## Work order
Give only the number of lines in the records that include "removed".

Graphic revision entries:
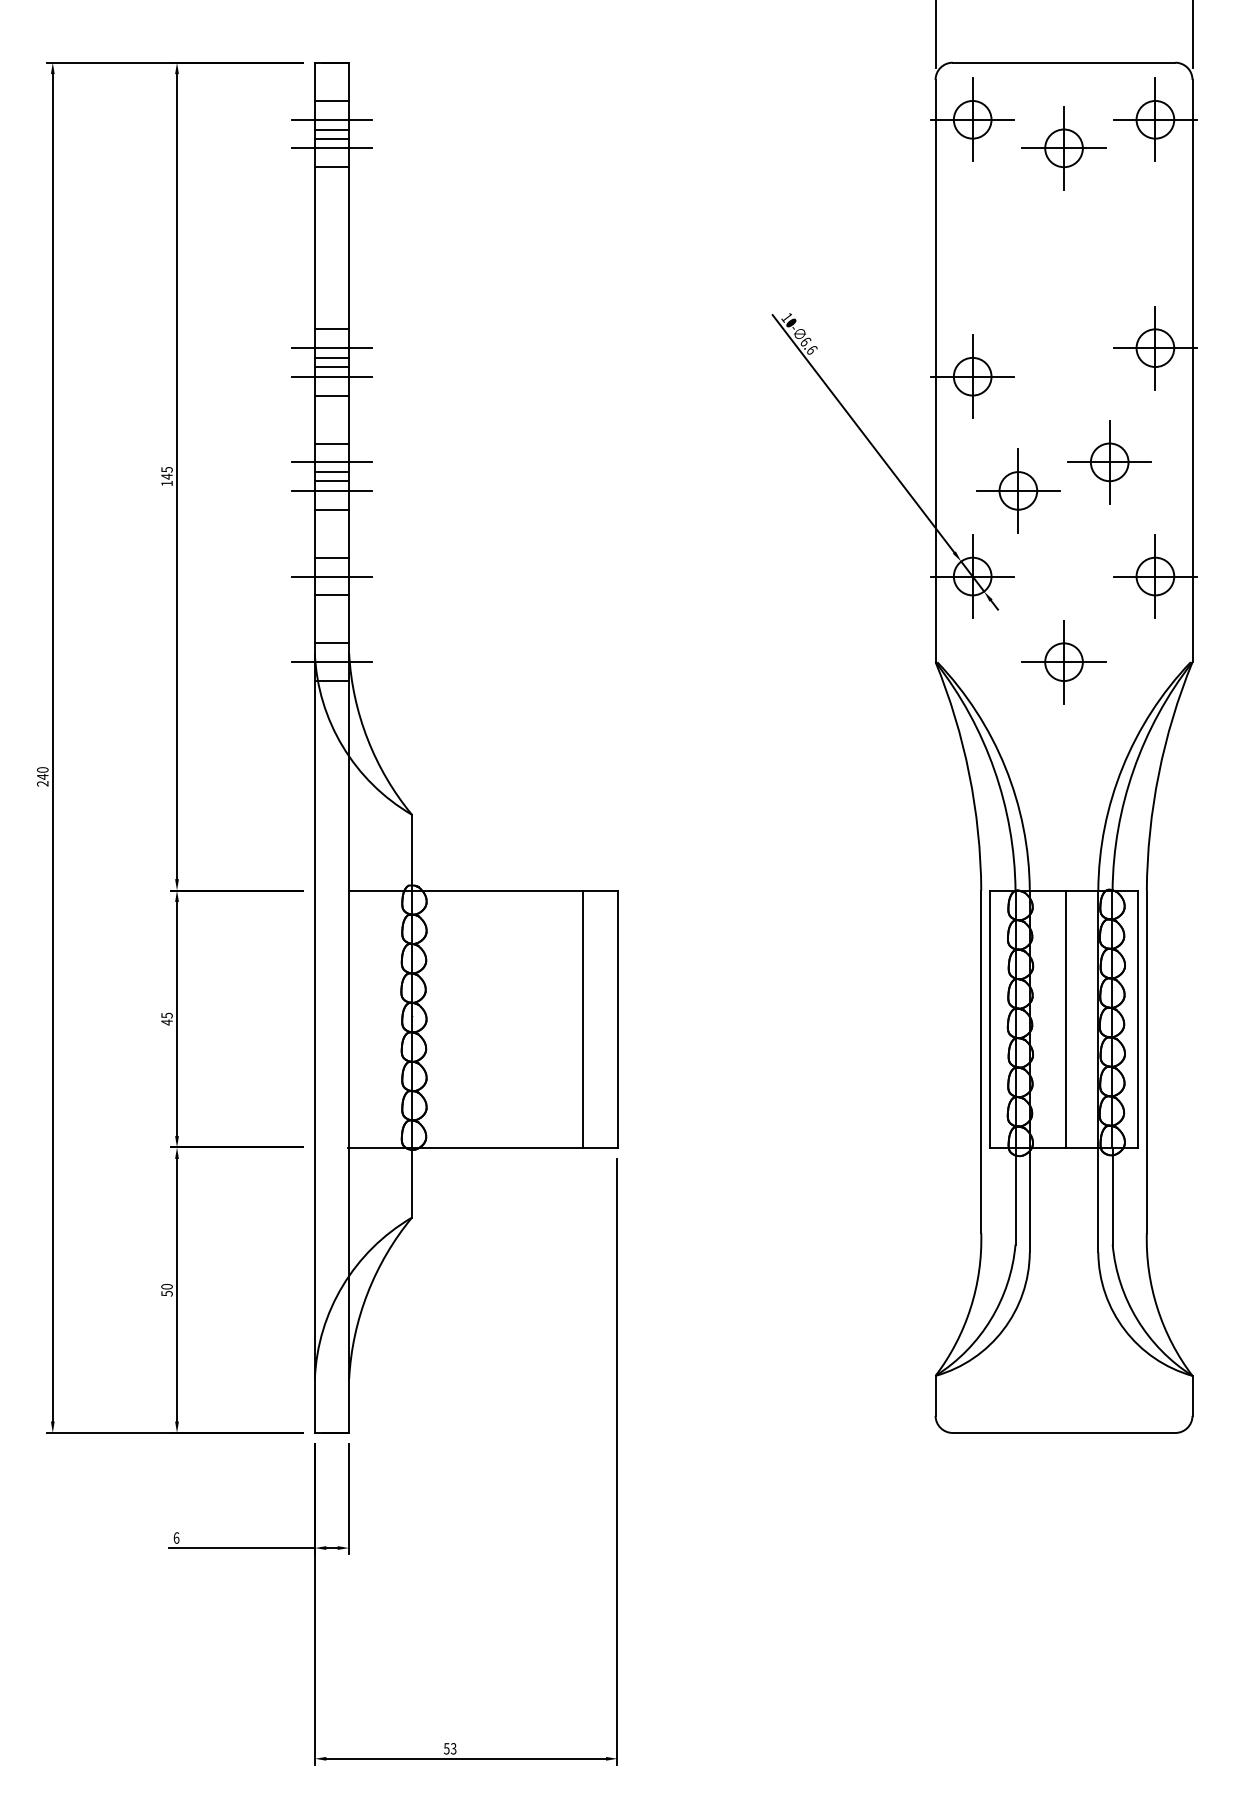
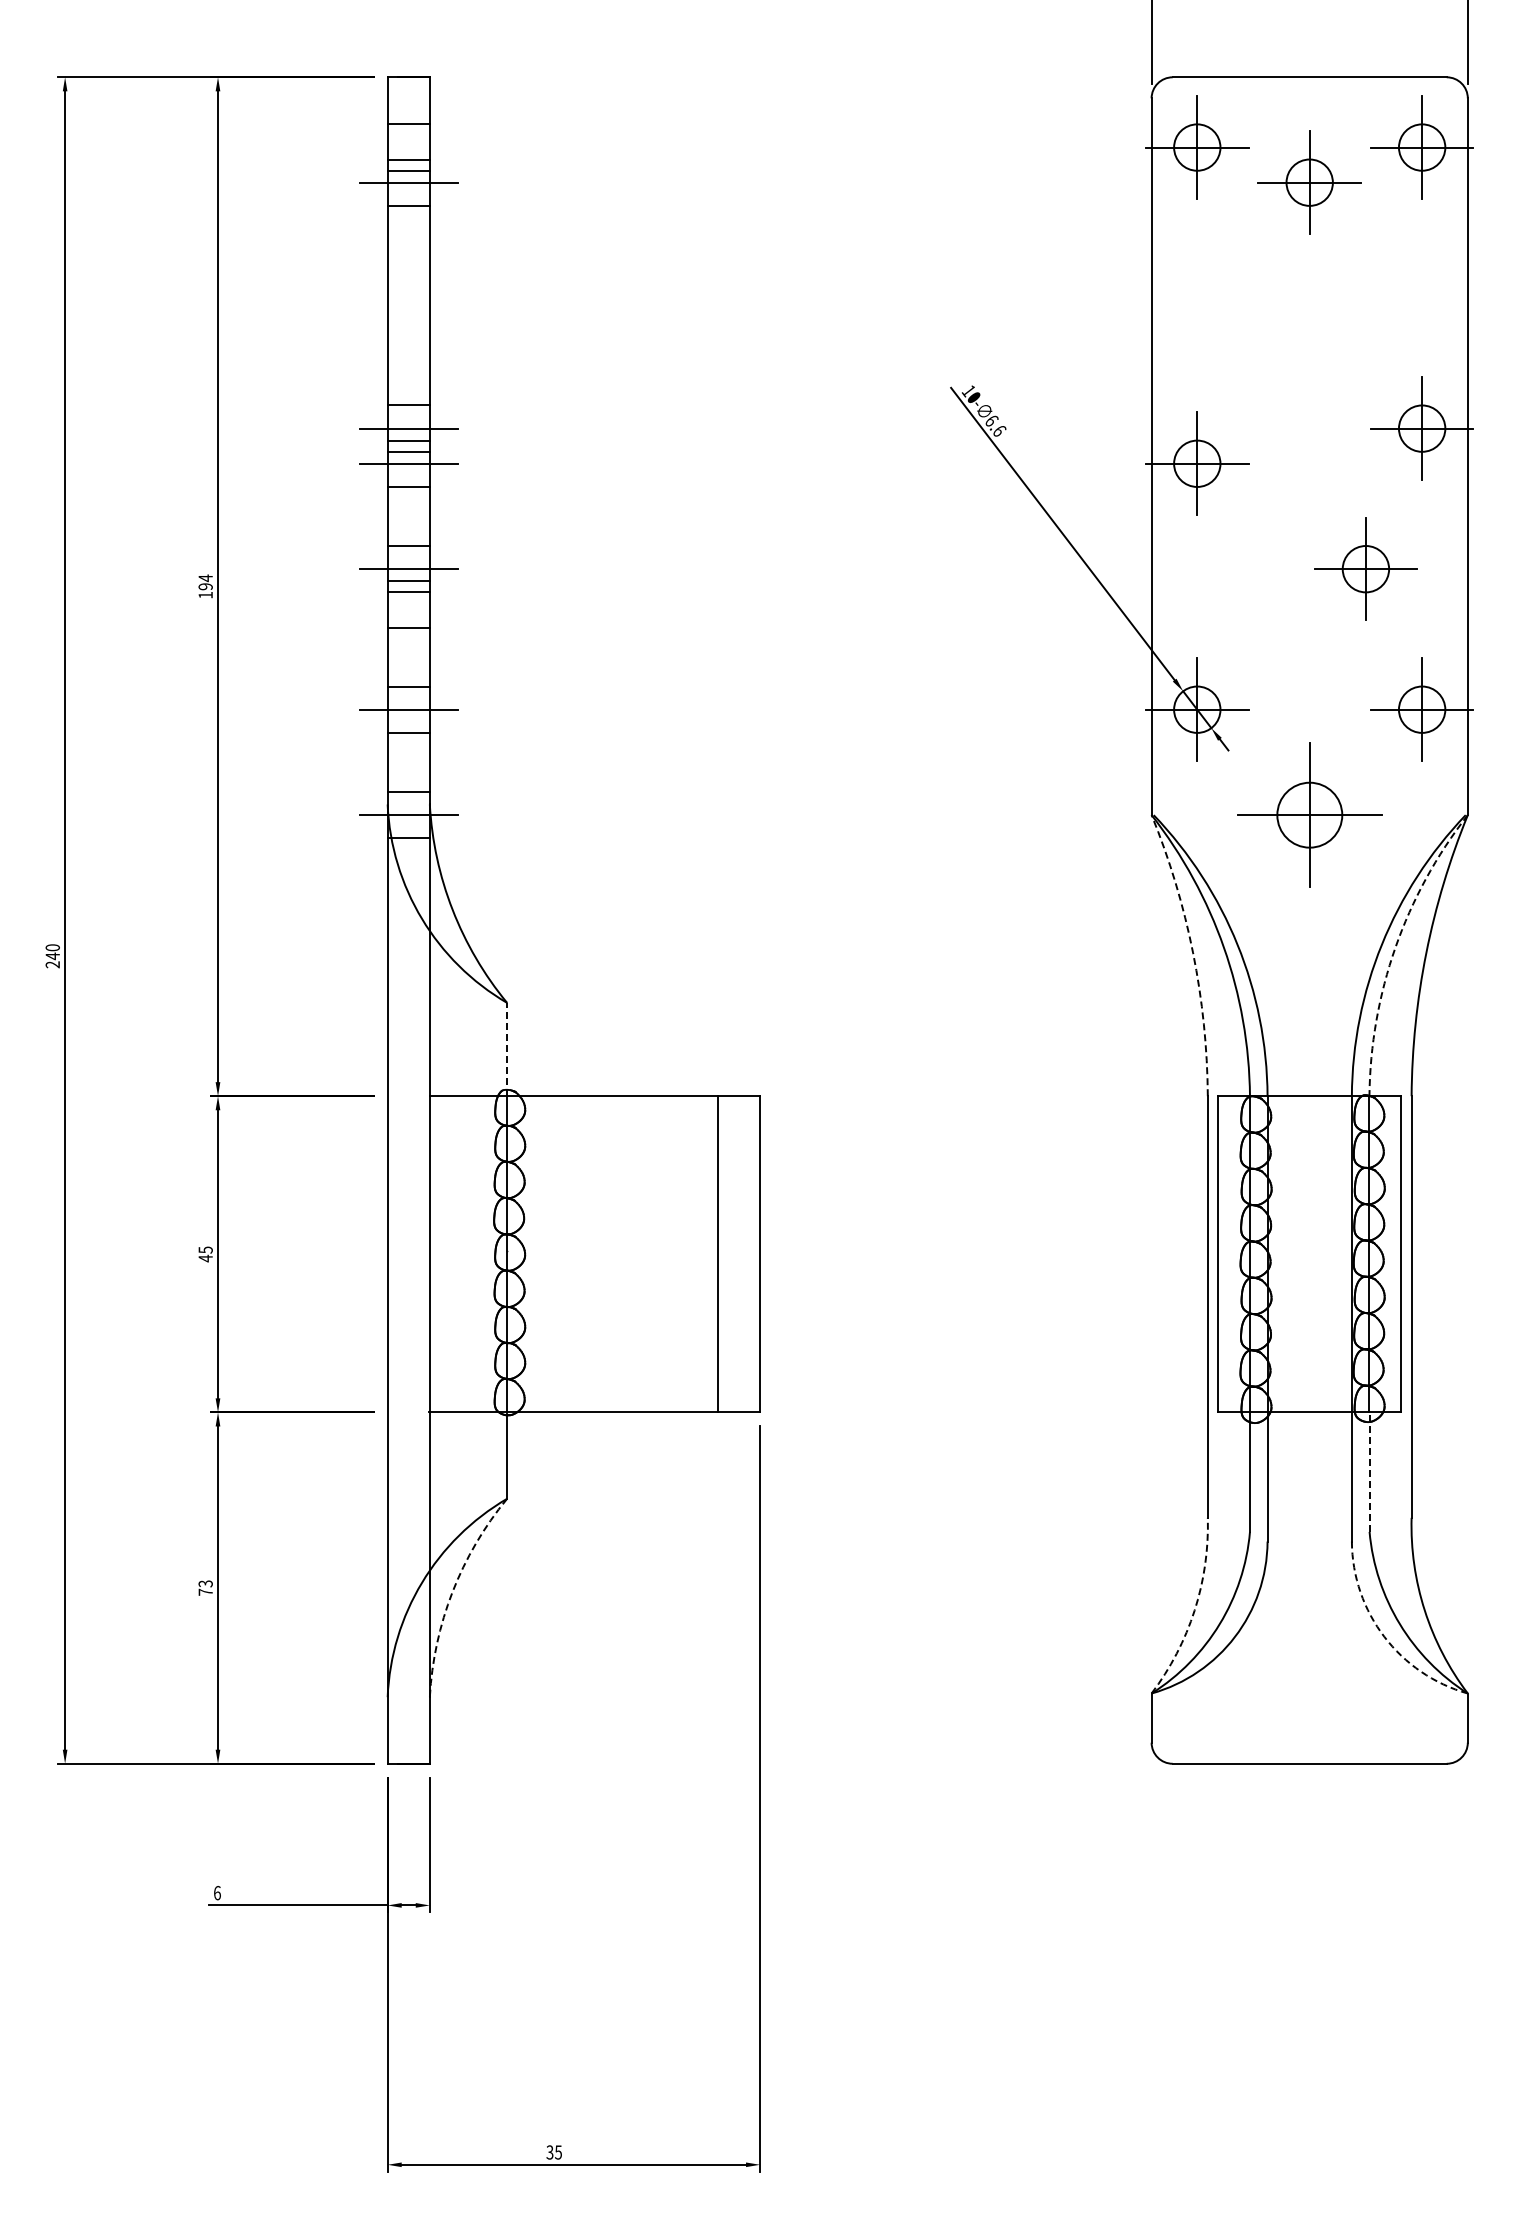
line: (331, 119) -> (408, 147), removed
text: (166, 473) -> (205, 582), 145 -> 194
line: (331, 491) -> (408, 604), removed
part: (1018, 491) -> (1253, 604), removed
part: (1063, 661) -> (1309, 814), size x1.4
arc: (1133, 769) -> (1395, 947), solid -> dashed
arc: (969, 774) -> (1193, 953), solid -> dashed
line: (412, 852) -> (507, 1049), solid -> dashed
line: (1065, 1019) -> (1311, 1254), removed
line: (1112, 1196) -> (1369, 1472), solid -> dashed
text: (166, 1289) -> (205, 1587), 50 -> 73
arc: (367, 1293) -> (452, 1591), solid -> dashed
arc: (970, 1308) -> (1194, 1610), solid -> dashed
arc: (1124, 1329) -> (1384, 1636), solid -> dashed
text: (450, 1748) -> (554, 2152), 53 -> 35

## Exercise response
4